O wyroku, jaki zapadł 23 września w Naczelnym Sądzie Administracyjnym, informuje "Rzeczpospolita". Spór sądowy między Zbigniewem Ziobrą i Krzysztofem Brejzą trwa od 2019 r. Senator KO złożył wówczas wniosek o dostęp do informacji publicznej, jaką jest skład międzynarodowego zespołu biegłych badających katastrofę smoleńską. Powołania takiego zespołu Prawo i Sprawiedliwość chciało jeszcze przed objęciem władzy.
Uznałem, że opinia publiczna ma prawo zweryfikować, jak PiS realizuje swoje zapowiedzi zbadania katastrofy smoleńskiej
- mówił Brejza.
Więcej aktualnych informacji z kraju i ze świata na stronie głównej Gazeta.pl
W 2019 roku w Prokuraturze Krajowej powołano Międzynarodowy Zespół Biegłych. Kolejne komunikaty podawały już jednak, że powołano dwa zespoły, które zajmowały się medycyną sądową oraz przebiegiem i przyczyną katastrofy. Do składu powołano naukowców m.in. z Polski, Portugalii, Danii i Szwajcarii, Stanów Zjednoczonych, Irlandii, Wielkiej Brytanii i Węgier. Nazwisk nie podano, o co właśnie zawnioskował Krzysztof Brejza.
Prokurator generalny odmówił i argumentował decyzję potrzebą "zabezpieczenia prawidłowego toku postępowania". Senator złożył skargę na bezczynność do Wojewódzkiego Sądu Administracyjnego, gdzie wygrał sprawę pod koniec lipca 2019 roku.
Zbigniew Ziobro wniósł skargę kasacyjną do Naczelnego Sądu Administracyjnego, jednak przegrał, ponieważ skargę oddalono 23 września.

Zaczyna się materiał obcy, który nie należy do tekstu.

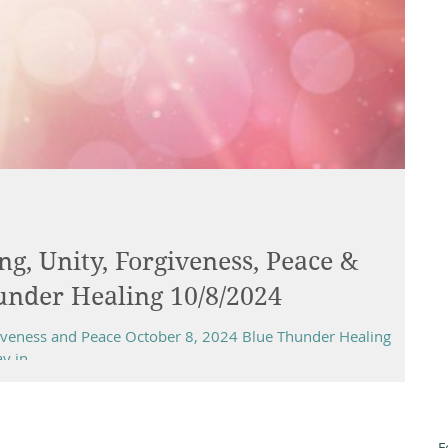
ng, Unity, Forgiveness, Peace &
under Healing 10/8/2024
rgiveness and Peace October 8, 2024 Blue Thunder Healing
 in...
F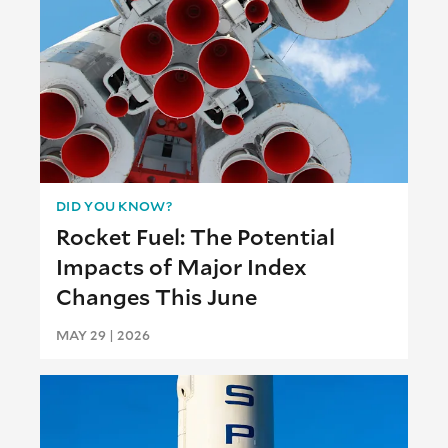
DID YOU KNOW?
Rocket Fuel: The Potential
Impacts of Major Index
Changes This June
MAY 29 | 2026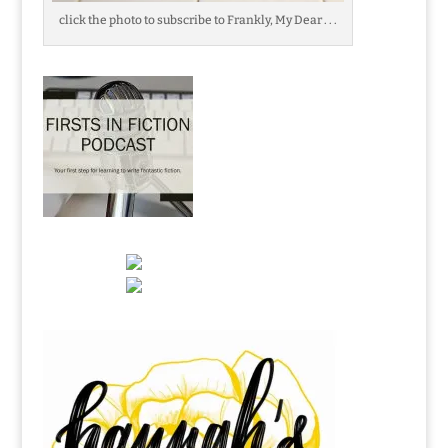
click the photo to subscribe to Frankly, My Dear . . .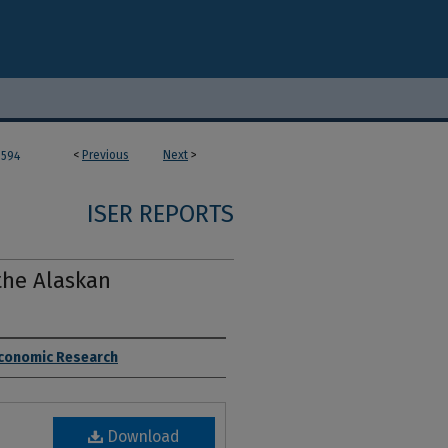
<
Previous
Next
>
594
ISER REPORTS
the Alaskan
 Economic Research
Download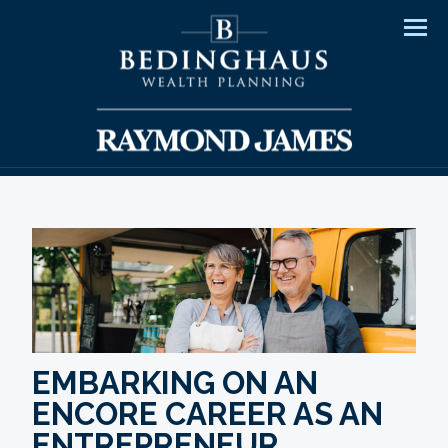
Men
EMBARKING ON AN
ENCORE CAREER AS AN
ENTREPRENEUR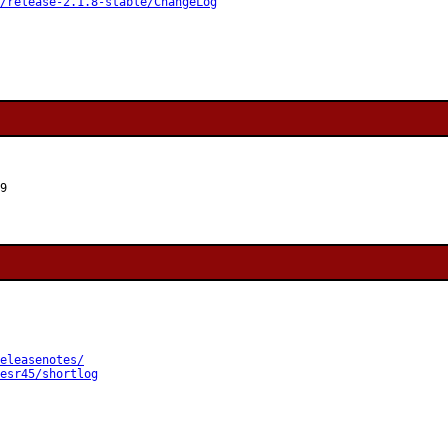
/release-2.1.8-stable/ChangeLog
9
eleasenotes/
esr45/shortlog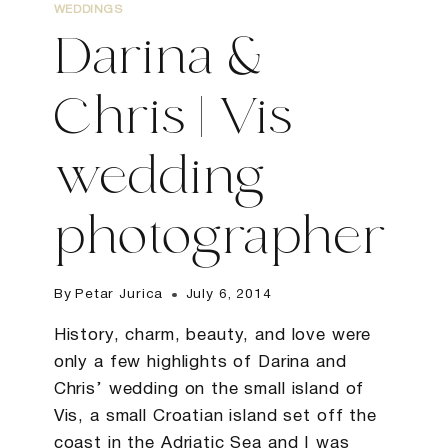
WEDDINGS
Darina &
Chris | Vis
wedding
photographer
By
Petar Jurica
July 6, 2014
History, charm, beauty, and love were
only a few highlights of Darina and
Chris’ wedding on the small island of
Vis, a small Croatian island set off the
coast in the Adriatic Sea and I was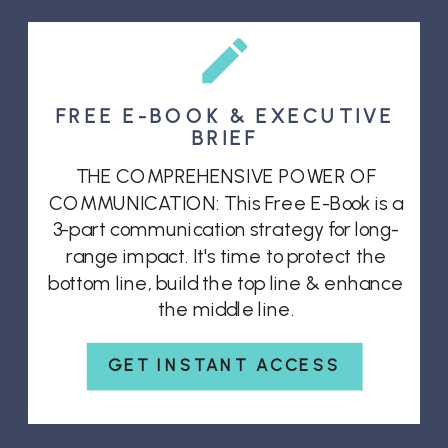
FREE E-BOOK & EXECUTIVE
BRIEF
THE COMPREHENSIVE POWER OF
COMMUNICATION: This Free E-Book is a
3-part communication strategy for long-
range impact. It's time to protect the
bottom line, build the top line & enhance
the middle line.
GET INSTANT ACCESS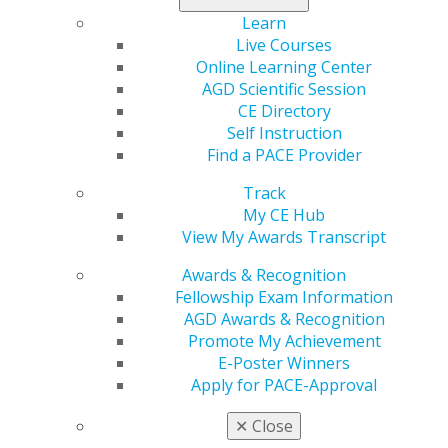
Learn
Live Courses
Online Learning Center
AGD Scientific Session
CE Directory
Self Instruction
Find a PACE Provider
Track
My CE Hub
View My Awards Transcript
Awards & Recognition
Fellowship Exam Information
AGD Awards & Recognition
Promote My Achievement
E-Poster Winners
Apply for PACE-Approval
✕
Close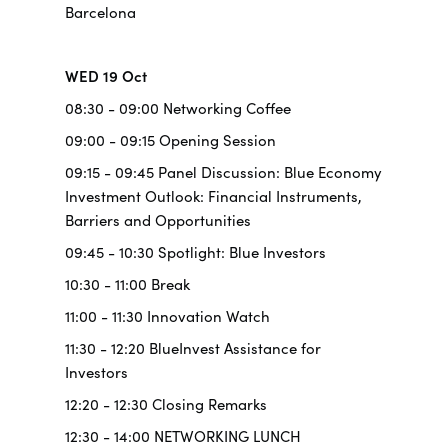
Barcelona
WED 19 Oct
08:30 - 09:00 Networking Coffee
09:00 - 09:15 Opening Session
09:15 - 09:45 Panel Discussion: Blue Economy
Investment Outlook: Financial Instruments,
Barriers and Opportunities
09:45 - 10:30 Spotlight: Blue Investors
10:30 - 11:00 Break
11:00 - 11:30 Innovation Watch
11:30 - 12:20 BlueInvest Assistance for
Investors
12:20 - 12:30 Closing Remarks
12:30 - 14:00 NETWORKING LUNCH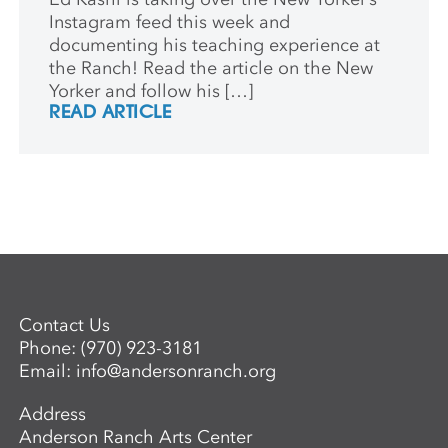
Instagram feed this week and
documenting his teaching experience at
the Ranch! Read the article on the New
Yorker and follow his […]
READ ARTICLE
Contact Us
Phone:
(970) 923-3181
Email:
info@andersonranch.org
Address
Anderson Ranch Arts Center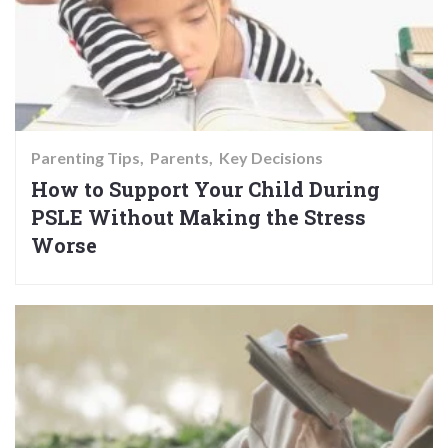
Parenting Tips
Parents
Key Decisions
How to Support Your Child During
PSLE Without Making the Stress
Worse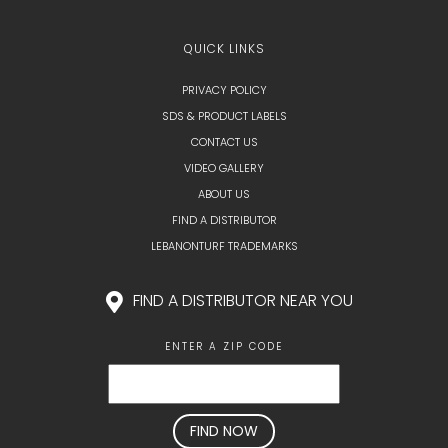
QUICK LINKS
PRIVACY POLICY
SDS & PRODUCT LABELS
CONTACT US
VIDEO GALLERY
ABOUT US
FIND A DISTRIBUTOR
LEBANONTURF TRADEMARKS
FIND A DISTRIBUTOR NEAR YOU
ENTER A ZIP CODE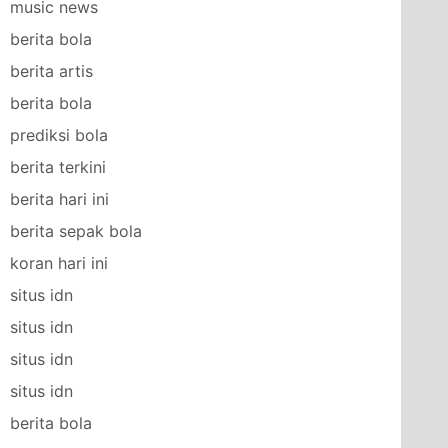
music news
berita bola
berita artis
berita bola
prediksi bola
berita terkini
berita hari ini
berita sepak bola
koran hari ini
situs idn
situs idn
situs idn
situs idn
berita bola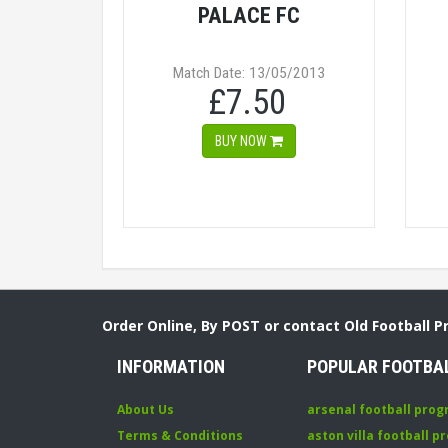
PALACE FC
Match Date: 13/05/2013
£7.50
BUY NOW
Order Online, By POST or contact Old Football 
INFORMATION
POPULAR FOOTBA
About Us
arsenal football pro
Terms & Conditions
aston villa football 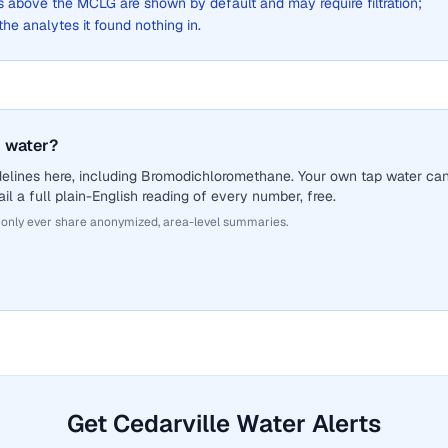
above the MCLG are shown by default and may require filtration;
 the analytes it found nothing in.
 water?
delines here, including Bromodichloromethane. Your own tap water ca
il a full plain-English reading of every number, free.
 only ever share anonymized, area-level summaries.
Get Cedarville Water Alerts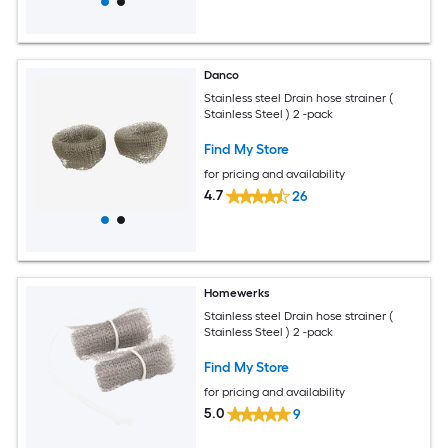
Danco
Stainless steel Drain hose strainer (
Stainless Steel ) 2 -pack
Find My Store
for pricing and availability
4.7
26
Homewerks
Stainless steel Drain hose strainer (
Stainless Steel ) 2 -pack
Find My Store
for pricing and availability
5.0
9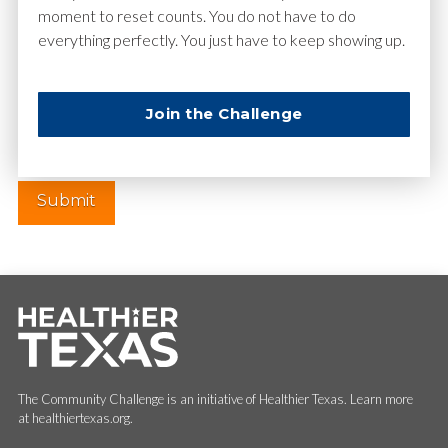
moment to reset counts. You do not have to do
everything perfectly. You just have to keep showing up.
Website
Join the Challenge
The Community Challenge is an initiative of Healthier Texas. Learn more
at healthiertexas.org.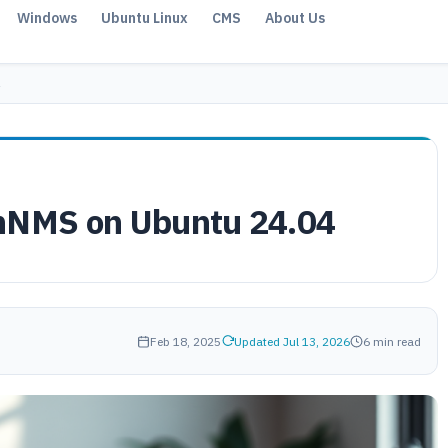
Windows
Ubuntu Linux
CMS
About Us
enNMS on Ubuntu 24.04
Feb 18, 2025
Updated Jul 13, 2026
6 min read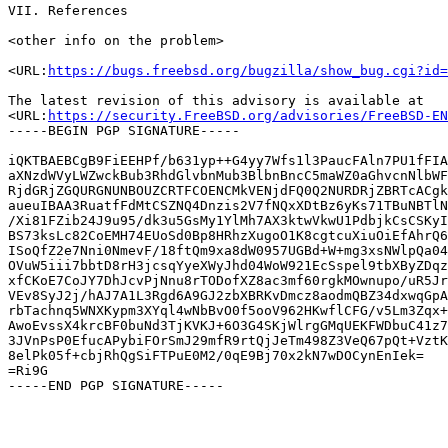
VII. References

<other info on the problem>

<URL:
https://bugs.freebsd.org/bugzilla/show_bug.cgi?id=
The latest revision of this advisory is available at

<URL:
https://security.FreeBSD.org/advisories/FreeBSD-EN
-----BEGIN PGP SIGNATURE-----

iQKTBAEBCgB9FiEEHPf/b631yp++G4yy7Wfs1l3PaucFAln7PU1fFIA
aXNzdWVyLWZwckBub3RhdGlvbnMub3BlbnBncC5maWZ0aGhvcnNlbWF
RjdGRjZGQURGNUNBOUZCRTFCOENCMkVENjdFQ0Q2NURDRjZBRTcACgk
aueuIBAA3RuatfFdMtCSZNQ4Dnzis2V7fNQxXDtBz6yKs71TBuNBTlN
/Xi81FZib24J9u95/dk3u5GsMy1YlMh7AX3ktwVkwU1PdbjkCsCSKyI
BS73ksLc82CoEMH74EUoSd0Bp8HRhzXugoO1K8cgtcuXiuOiEfAhrQ6
ISoQfZ2e7Nni0NmevF/18ftQm9xa8dW0957UGBd+W+mg3xsNWlpQa04
OVuW5iii7bbtD8rH3jcsqYyeXWyJhd04WoW921EcSspel9tbXByZDqz
xfCKoE7CoJY7DhJcvPjNnu8rTODofXZ8ac3mf60rgkMOwnupo/uR5Jr
VEv8SyJ2j/hAJ7A1L3Rgd6A9GJ2zbXBRKvDmcz8aodmQBZ34dxwqGpA
rbTachnq5WNXKypm3XYql4wNbBvO0f5ooV962HKwflCFG/v5Lm3Zqx+
AwoEvssX4krcBF0buNd3TjKVKJ+6O3G4SKjWlrgGMqUEKFWDbuC41z7
3JVnPsP0EfucAPybiFOrSmJ29mfR9rtQjJeTm498Z3VeQ67pQt+VztK
8elPk05f+cbjRhQgSiFTPuE0M2/0qE9Bj70x2kN7wDOCynEnIek=

=Ri9G
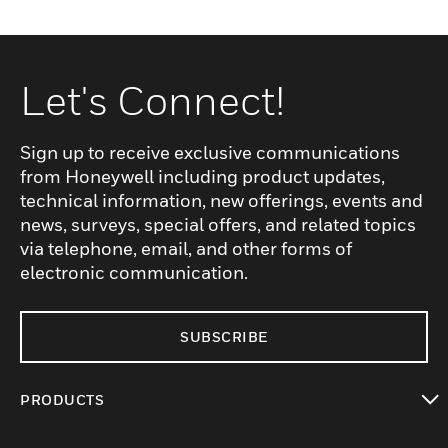
Let's Connect!
Sign up to receive exclusive communications
from Honeywell including product updates,
technical information, new offerings, events and
news, surveys, special offers, and related topics
via telephone, email, and other forms of
electronic communication.
SUBSCRIBE
PRODUCTS
toggle view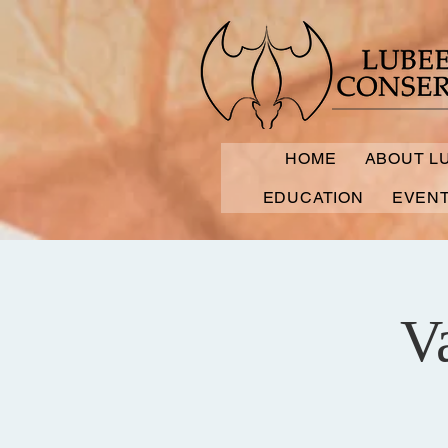
HOME
ABOUT L
EDUCATION
EVEN
V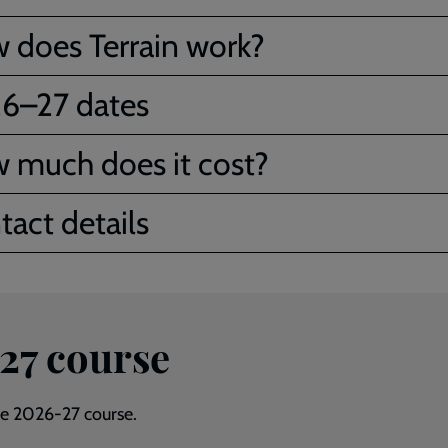
 does Terrain work?
6–27 dates
 much does it cost?
tact details
-27 course
the 2026-27 course.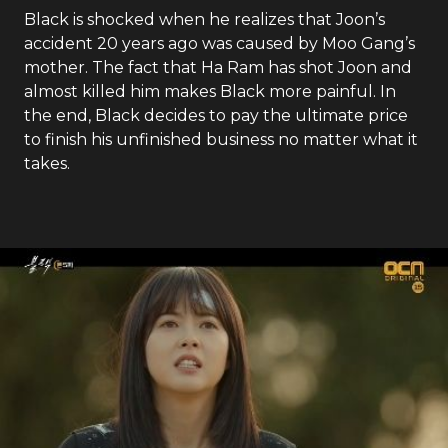
Black is shocked when he realizes that Joon’s
accident 20 years ago was caused by Moo Gang’s
mother. The fact that Ha Ram has shot Joon and
almost killed him makes Black more painful. In
the end, Black decides to pay the ultimate price
to finish his unfinished business no matter what it
takes.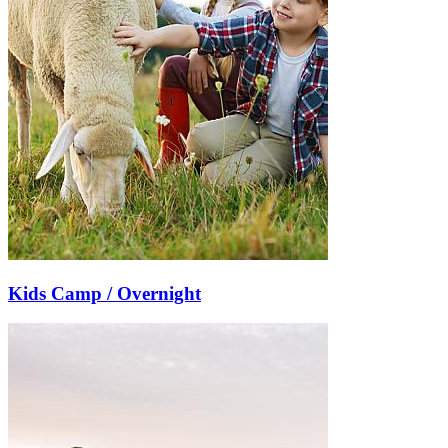
Kids Camp / Overnight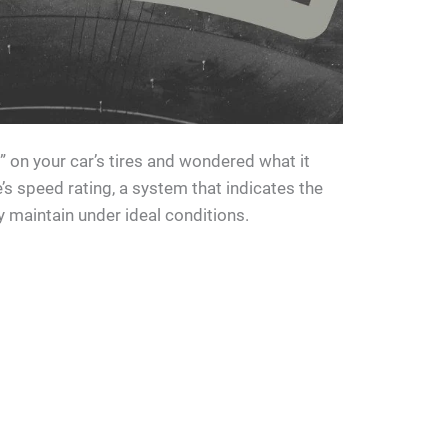
T” on your car’s tires and wondered what it
e’s speed rating, a system that indicates the
 maintain under ideal conditions.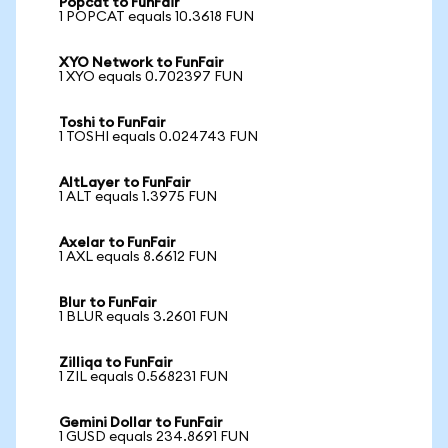
Popcat to FunFair
1 POPCAT equals 10.3618 FUN
XYO Network to FunFair
1 XYO equals 0.702397 FUN
Toshi to FunFair
1 TOSHI equals 0.024743 FUN
AltLayer to FunFair
1 ALT equals 1.3975 FUN
Axelar to FunFair
1 AXL equals 8.6612 FUN
Blur to FunFair
1 BLUR equals 3.2601 FUN
Zilliqa to FunFair
1 ZIL equals 0.568231 FUN
Gemini Dollar to FunFair
1 GUSD equals 234.8691 FUN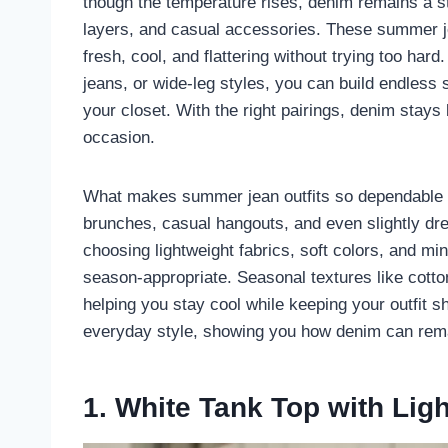
though the temperature rises, denim remains a sta
layers, and casual accessories. These summer jea
fresh, cool, and flattering without trying too har
jeans, or wide-leg styles, you can build endles
your closet. With the right pairings, denim stays
occasion.
What makes summer jean outfits so dependable is 
brunches, casual hangouts, and even slightly dre
choosing lightweight fabrics, soft colors, and m
season-appropriate. Seasonal textures like cotto
helping you stay cool while keeping your outfit s
everyday style, showing you how denim can rema
1. White Tank Top with Lig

To fundamentalny wyrok, bo pokazuje, że Prokuratura Krajowa działała w sposób bezprawny
- mówi Krzysztof Brejza. Rzecznik Prokuratury Krajowej. wskazuje z kolei: "Orzeczenie sądu administracyjnego dotyczyło zobowiązania do rozpatrzenia wniosku, a nie do udzielenia informacji".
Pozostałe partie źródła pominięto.